第三十五話 夜の来客、ですわ
それでもやっぱり朝までぐっすりってわけにはいかなくて。ポチにお夕飯の催促をされて私は目を覚ました。
時計を見たらもう夜の七時。おひるごはん抜いちゃったなぁ……。ポチもおなかをすかせているみたいだけれど、私もおなかが減ったわ。
「ポチのごはん、は、ドッグフードの買い置きがあるけれど」
私のごはんはどうしようかしら。また出前? 前回はお寿司にしたから、今日はピザかしら。
棚からドッグフードを取り出しながら、馬淵君のことを思い出してまたため息。
ポチの餌にペットフードって思いついたのも、馬淵君のおかげだったなぁ、なんて。まだ半月ぐらいしか経ってないのに、なんだかもうずっと昔のことみたい。
「ポチ、今日はいろいろごめんね」
「くきゅるっ」
わかってるのかわかってないのか、返事をするポチにドッグフードの缶を開けてあげた。
そしてしばらくポチの食事をぼんやりと眺めていたのだけれど、エサが半分ぐらい減ったところで、インターホンが鳴った。
「誰かしら? こんな時間に」
私はインターホンの前に進む。最新型のカメラ付きインターホンが、エレベーターホールの様子を映している。そこにいたのは。
「枇々木先生⁉」
私はあわててインターホンの通話ボタンを押す。
「枇々木先生、どうしたんですか?」
「伊妻か。よかった、無事帰っていたか」
雑音交じりに枇々木先生の声が聞こえる。急いできたのかしら、ちょっと息が上がっているみたい。
「ええ。ごめんなさい、私ったら突然飛び出して……ご心配をおかけしたみたいで」
「どうした、ずいぶんしおらしいな」
「ちょっと、どういう意味でして!?」
まるでいつもの私がしおらしくないみたいじゃないの! 私が怒ると、枇々木先生は画面の向こうでくすくすと笑う。
「で、何の用事ですか? まさか私をからかいにきたわけじゃないでしょう?」
内心まだ怒りながら、私は枇々木先生の用事を確認した。
「ああ。
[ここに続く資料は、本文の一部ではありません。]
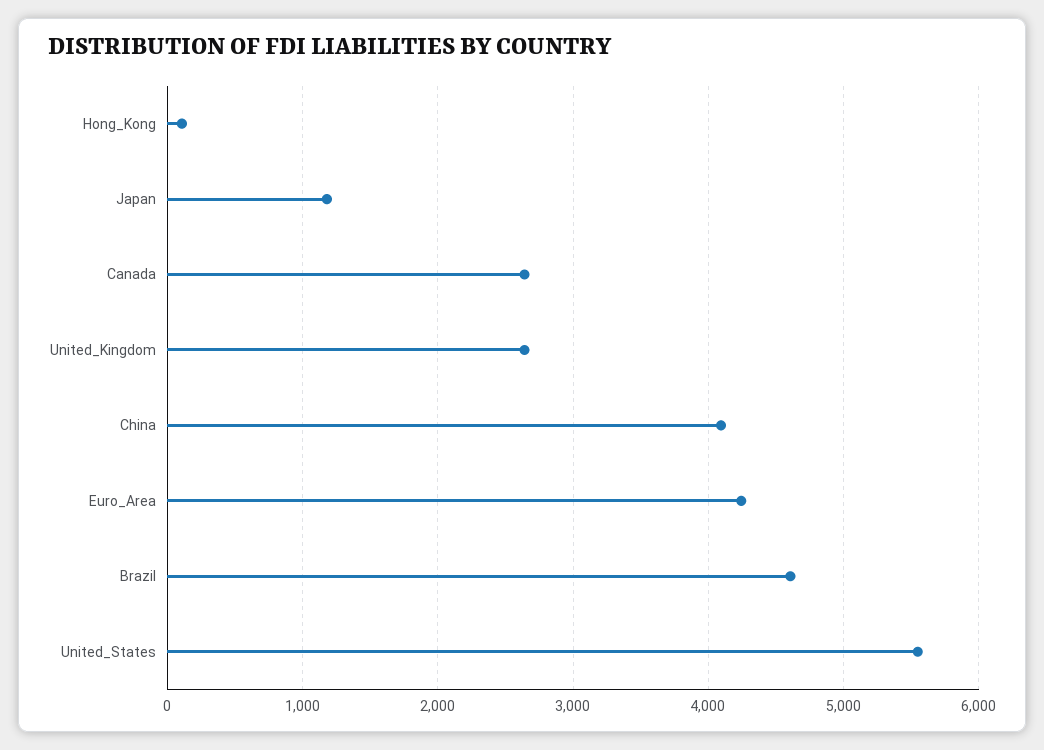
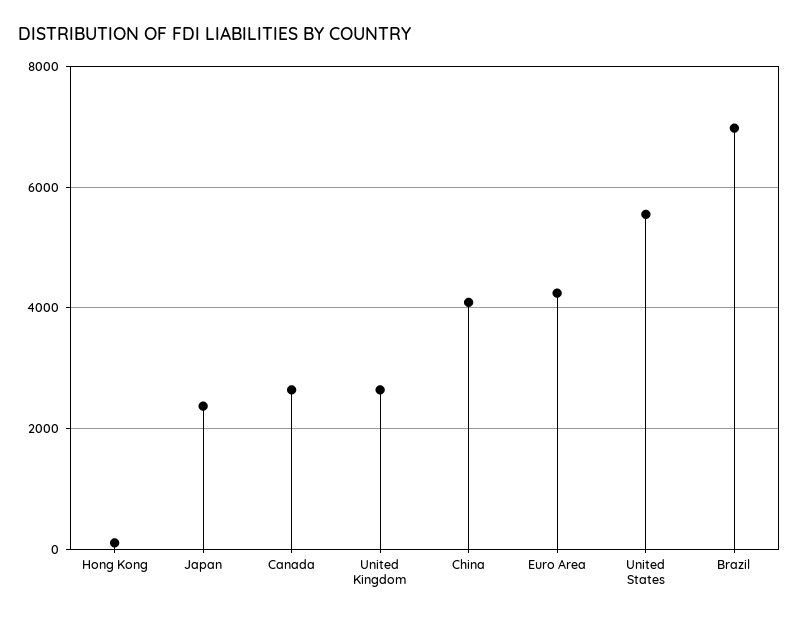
Japan: 1200 -> 2400
Brazil: 4600 -> 7000

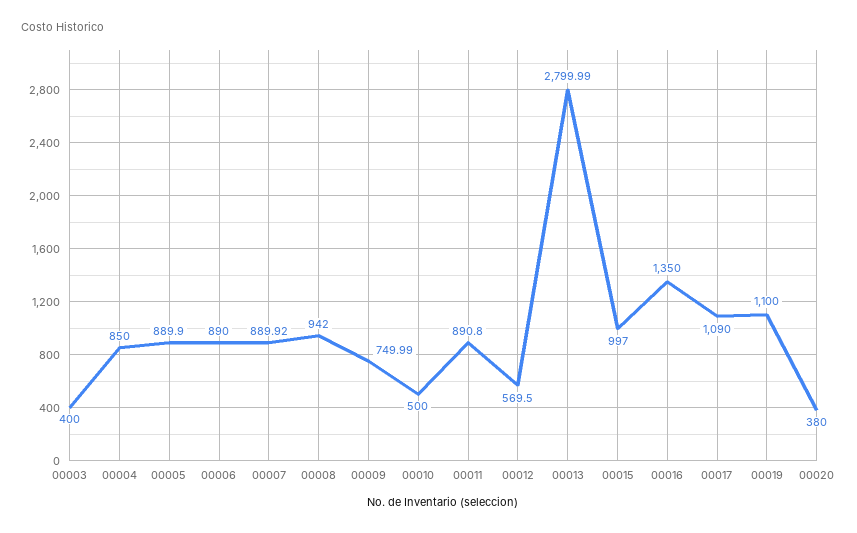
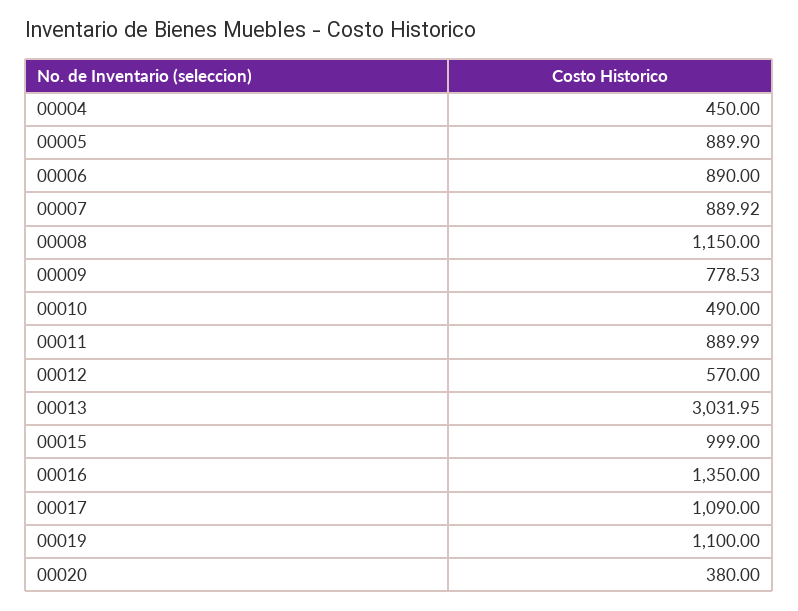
00003: 400 -> none
00004: 850 -> 450
00008: 942 -> 1150
00009: 749.99 -> 778.53
00010: 500 -> 490
00011: 890.8 -> 889.99
00012: 569.5 -> 570
00013: 2799.99 -> 3031.95
00015: 997 -> 999

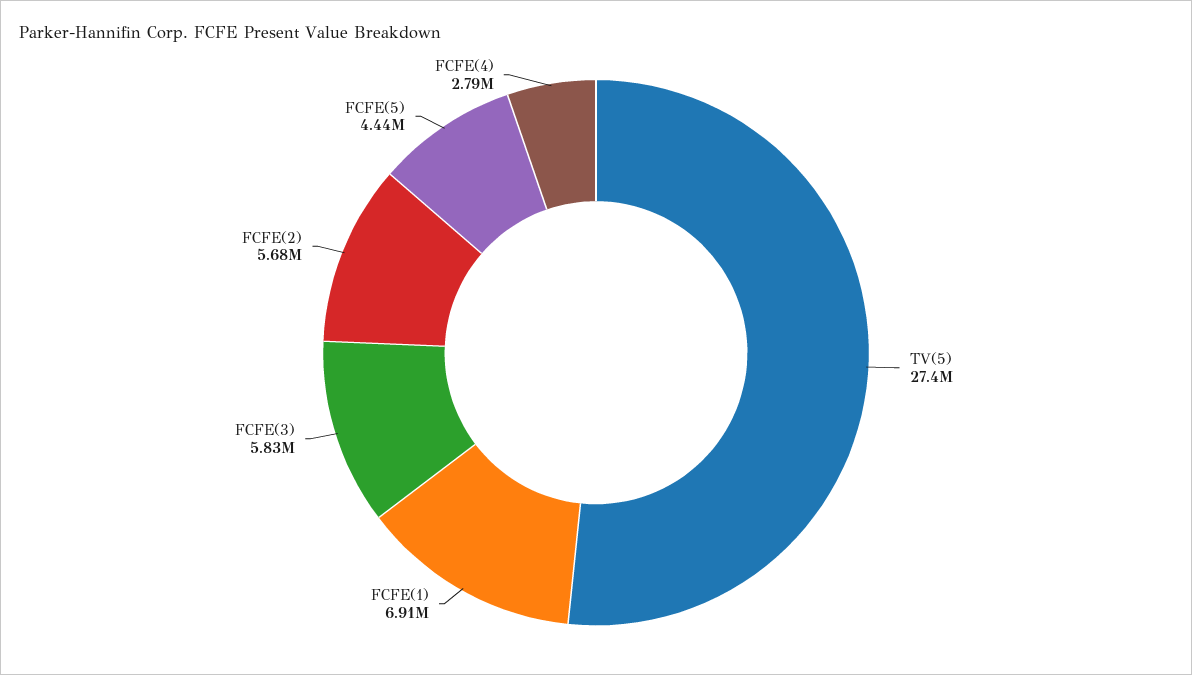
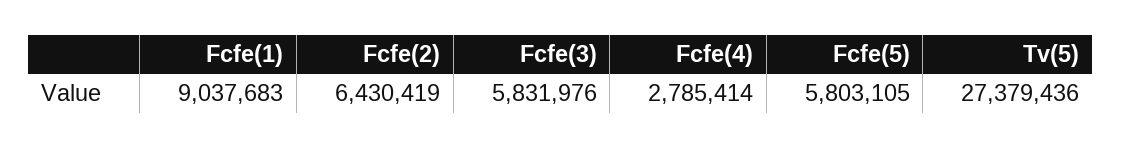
FCFE(1): 6910000 -> 9037683
FCFE(2): 5680000 -> 6430419
FCFE(5): 4440000 -> 5803105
すまんすまん。あの後お菓子コンクールは中止になったわけだが、撤収作業の時に伊妻の作ったケーキが置きっぱなしになっていてな」
枇々木先生は説明を始めた。ああ、いけない! 私ったらお菓子コンクールのこと、すっかり忘れてたわ。
「こちらで処分してもよかったんだが、盛り付け以外完成している状態で捨てるのもどうかと思って、持ってきたんだ」
なんだ、そういうことね。確かにホールケーキを丸ごと捨てるのはもったいないわね。
「ありがとうございます。ちょっと待ってください、今開けますね」
私はボタンを押してエレベーターのロックを解除する。数十秒間が空いて、玄関のドアをノックする音が聞こえた。ちょうどごはんを食べ終えたポチが、お客様が来たと喜んで部屋を飛び回っている。
「先生、わざわざすみません」
私はドアを開ける。当たり前なんだけれど、ドアの向こうすぐのところに枇々木先生がいて、距離の近さにちょっとびっくりした。学校だとドアを開けてすぐのところで先生が待ってるなんて、あんまりないシチュエーションだから。
こうして近くで見ると、枇々木先生って結構背が高いのね。勇者ツルギに対してはそんなこと感じたことなかったのに。やっぱり別人――なのかは、魔王ルシファーだった頃より今の私の背がだいぶ低いから、よくわからないわね。
「伊妻。件のケーキだ」
枇々木先生が私に四角い箱を手渡す。箱は『エリーゼ』の持ち帰り用のボックスで、きっとあの後ぴあのさんが持ってきてくれたんでしょうね。
うう、ぴあのさんのことを思い出したら、また悲しくなってきたわ。
「本当にありがとうございました。でも今日は時間も遅いので」
枇々木先生の前で泣いちゃう前に、お引き取り願おうと思ったけれども。
『ぐぎゅるるるるるっ』
と、二人のおなかが同時に鳴った。だから私はちょっとだけ予定を変更する。
「枇々木先生、これ、よろしければ一緒に召し上がりませんか?」
「――いいのか?」
「ええ」
一人でおなかが減っててうじうじしてるからマイナス思考になるのよね。元気出さないと! そのために、ちょっとだけ先生には協力してもらっちゃいましょ。
第三章突入です! 今回は短めになる予定です。
四角関係編、枇々木先生がんばれ編、馬淵君○ー○○願望編、だいたいそんな内容になると思います。